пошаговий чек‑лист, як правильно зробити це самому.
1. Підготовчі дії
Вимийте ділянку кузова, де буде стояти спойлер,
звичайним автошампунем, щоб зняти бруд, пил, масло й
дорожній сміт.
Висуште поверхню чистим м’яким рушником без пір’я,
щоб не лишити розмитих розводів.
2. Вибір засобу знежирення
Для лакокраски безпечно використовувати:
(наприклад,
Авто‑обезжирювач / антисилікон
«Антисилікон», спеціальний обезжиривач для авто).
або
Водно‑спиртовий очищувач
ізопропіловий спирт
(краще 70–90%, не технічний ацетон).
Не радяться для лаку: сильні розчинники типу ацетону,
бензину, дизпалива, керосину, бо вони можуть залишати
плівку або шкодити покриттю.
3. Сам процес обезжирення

....

What you return must match the data line for line.

**Written answer:**
пошаговий чек‑лист, як правильно зробити це самому.
1. Підготовчі дії
Вимийте ділянку кузова, де буде стояти спойлер,
звичайним автошампунем, щоб зняти бруд, пил, масло й
дорожній сміт.
Висуште поверхню чистим м’яким рушником без пір’я,
щоб не лишити розмитих розводів.
2. Вибір засобу знежирення
Для лакокраски безпечно використовувати:
(наприклад,
Авто‑обезжирювач / антисилікон
«Антисилікон», спеціальний обезжиривач для авто).
або
Водно‑спиртовий очищувач
ізопропіловий спирт
(краще 70–90%, не технічний ацетон).
Не радяться для лаку: сильні розчинники типу ацетону,
бензину, дизпалива, керосину, бо вони можуть залишати
плівку або шкодити покриттю.
3. Сам процес обезжирення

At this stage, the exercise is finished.